On 29 January 2010, Bank of Valletta plc published its Interim Directors’ Statement covering the period from the start of their 2009/10 financial year on 1 October 2009. The Directors stated that the operating profit for the three months ended 31 December 2009 has been satisfactory as net interest margin improved following the continued re-pricing of deposits while commission and trading income was ahead of expectations. Fair value movements for the period under review were marginal whilst the current economic environment resulted in an increased impairment charge although overall credit quality remained sound. The Bank continues to keep costs under tight control.
On the basis of Middlesea’s Rights Issue Prospectus published on 20 November 2009 and the subsequent announcement that revealed a deteriorating situation at the Group’s Italian subsidiary Progress Assicurazioni, BOV expects to report a negative charge with respect to the financial performance of its associate company.

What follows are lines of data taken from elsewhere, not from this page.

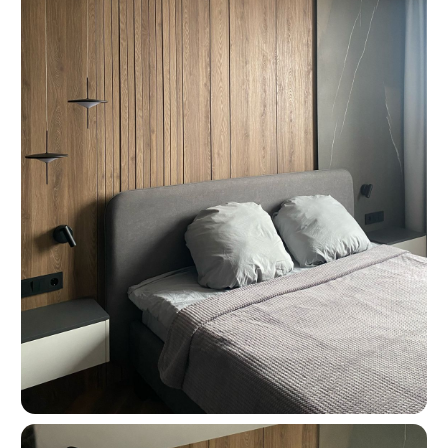
Москва, ш. Энтузиастов 48/1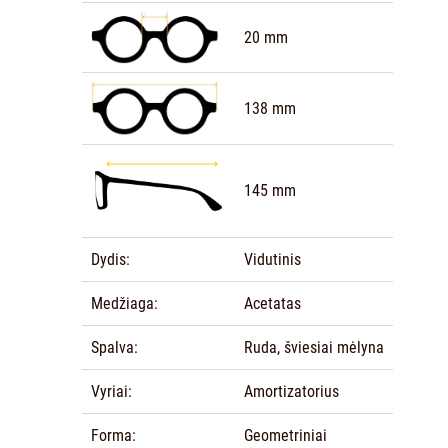
20 mm
138 mm
145 mm
Dydis:
Vidutinis
Medžiaga:
Acetatas
Spalva:
Ruda, šviesiai mėlyna
Vyriai:
Amortizatorius
Forma:
Geometriniai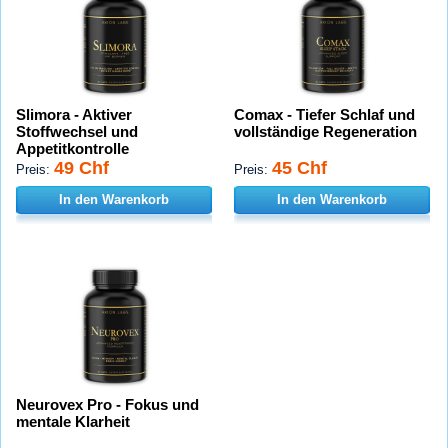
Slimora - Aktiver
Comax - Tiefer Schlaf und
Stoffwechsel und
vollständige Regeneration
Appetitkontrolle
49 Chf
45 Chf
Preis:
Preis:
In den Warenkorb
In den Warenkorb
Neurovex Pro - Fokus und
mentale Klarheit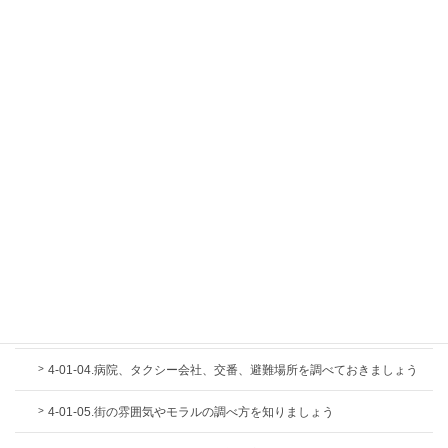
3-03-06.マンションの水廻りや設備の変更には制限があります
3-03-07.中古マンションは外壁にも注意を払います
3-03-08.中古マンションでは共用廊下や階段で管理状況を確認します
第4章.その住まいは快適ですか
4-01.快適という観点から見た土地選び
4-01-01.通勤経路や通勤電車についての調べ方を知りましょう
4-01-02.公園と図書館が近くにあると重宝します
4-01-03.スーパーやコンビニや本屋さんでチェックできることがあり
ます
4-01-04.病院、タクシー会社、交番、避難場所を調べておきましょう
4-01-05.街の雰囲気やモラルの調べ方を知りましょう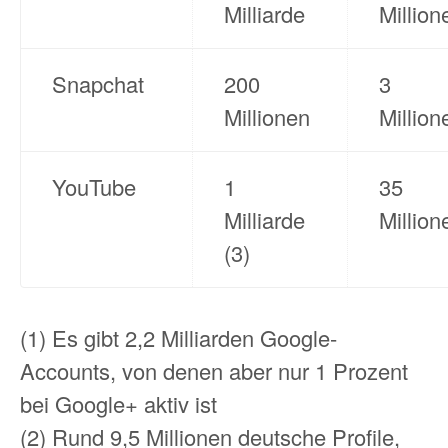
Milliarde
Million
Snapchat
200
3
Millionen
Million
YouTube
1
35
Milliarde
Million
(3)
(1) Es gibt 2,2 Milliarden Google-
Accounts, von denen aber nur 1 Prozent
bei Google+ aktiv ist
(2) Rund 9,5 Millionen deutsche Profile,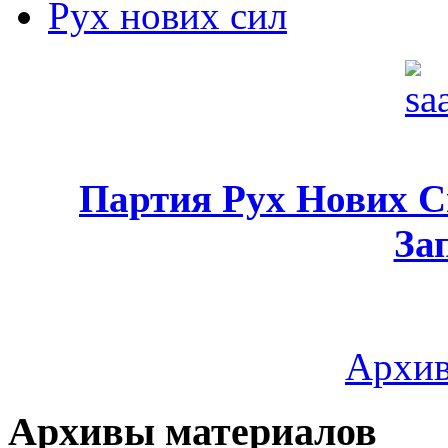
Рух нових сил
Партия Рух Нових 
За
Архив
Архивы материалов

On the Balance Sheet side the Bank continues to experience further growth in its deposit base whilst also continuing to provide credit to the economy in a responsible manner. Given the Bank’s prudent funding, asset quality, liquidity and capital ratios have also been maintained.
In conclusion, the Directors stated that in line with the Bank’s intention to use long-term bond issues more frequently as part of its funding programme, BOV will soon approach the market with a new bond issue during the second quarter of their current financial year. This issue which is subject to regulatory approval will coincide with the redemption of the existing €46.6 million 6.15% subordinated bond issue due on 15 March 2010. The Bank explained that this will provide existing bondholders with the opportunity to re-invest their redemption proceeds into the new issue.